Vincent Žuk-Hryškievič (Вінцэнт Жук-Грышкевіч; Wincenty Żuk-Hryszkiewicz; February 10, 1903 – February 14, 1989) was a Belarusian emigre politician. He was president of the government-in-exile of the Belarusian Democratic Republic between 1970 and 1982.

== Early life and education ==
Žuk-Hryškievič was born on February 10, 1903, in Budslaŭ, Belarus (then part of the Russian Empire). He did his primary education at a Belarusian gymnasium in his hometown, until its closure. He completed his secondary education at the Belarusian Gymnasium of Vilnia, from which he graduated in 1922.

He graduated from the Charles University in Prague in 1926. He worked as teacher in the Belarusian Gymnasium of Vilnia between 1927 and 1939, during which he was also active in West Belarusian politics, including work for a newspaper published by the Belarusian Peasants' and Workers' Union.

In late September 1939, after the Soviet invasion of Poland, Žuk-Hryškievič was first appointed editor in a Soviet newspaper, although he was subsequently arrested by the NKVD. After several months of tortures, he was sent to Gulag concentration camps in Kotlas and Vorkuta.

In 1942 he was set free as a Polish citizen and fought in the Anders' Army in Egypt and in Italy, including the Battle of Monte Cassino.

== Post-war career ==
After World War II, Žuk-Hryškievič first settled in the United Kingdom where together with other Belarusian veterans of the Anders Army he became one of the founders of the Association of Belarusians in Great Britain.

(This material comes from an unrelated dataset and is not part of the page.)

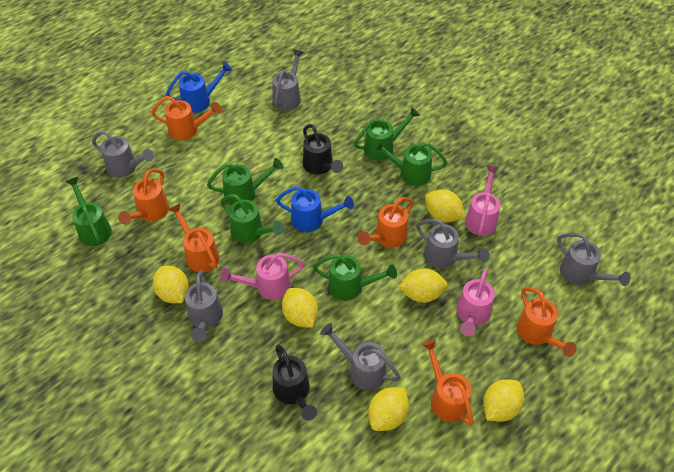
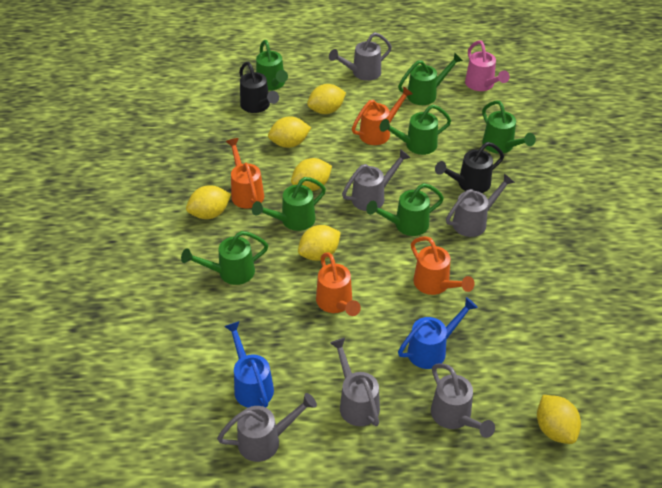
green watering can: 6 -> 7
orange watering can: 6 -> 4
pink watering can: 3 -> 1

In 1950, he moved to Canada and actively participated in Belarusian activities in North America as one of the leaders of the Belarusian Canadian Alliance. In 1952, he earned a Ph.D. in Literature at the University of Ottawa.

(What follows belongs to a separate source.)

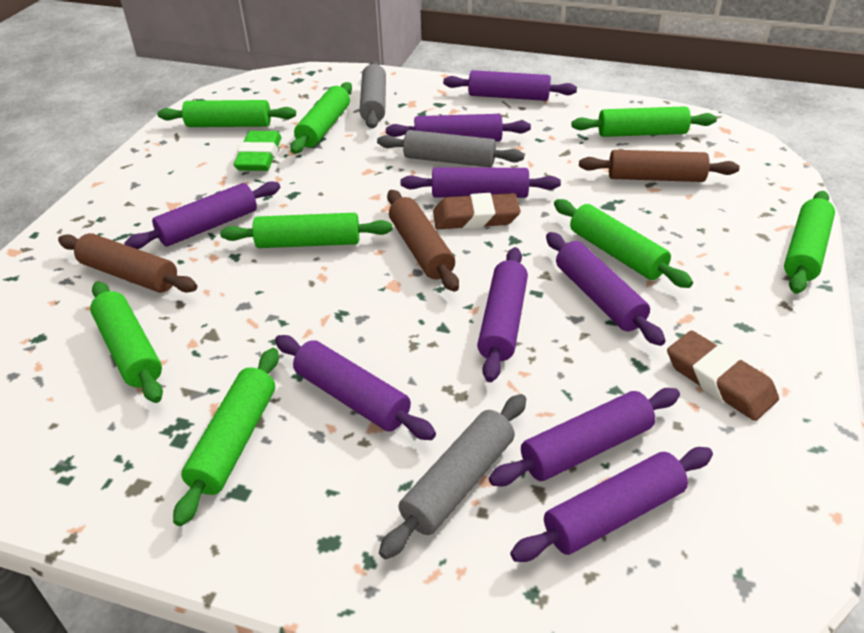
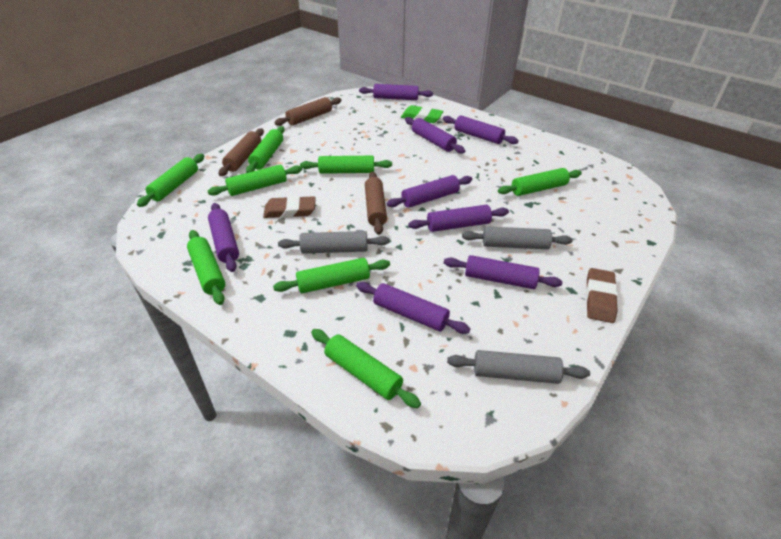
purple rolling pin: 9 -> 8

He moved to Munich, West Germany, at the invitation of President Mikoła Abramčyk, where he established and managed the Belarusian section of Radio Liberty. He made the first broadcast to his homeland on May 20, 1954, and remained with the programme until April 1956 when he returned to Toronto.

== Personal life ==
Žuk-Hryškievič was married to Raisa Žuk-Hryškievič (1919–2009), a member of the Rada of the Belarusian Democratic Republic. They have one daughter together.

He died on February 14, 1989, in Barrie, Ontario – four days after his 86th birthday.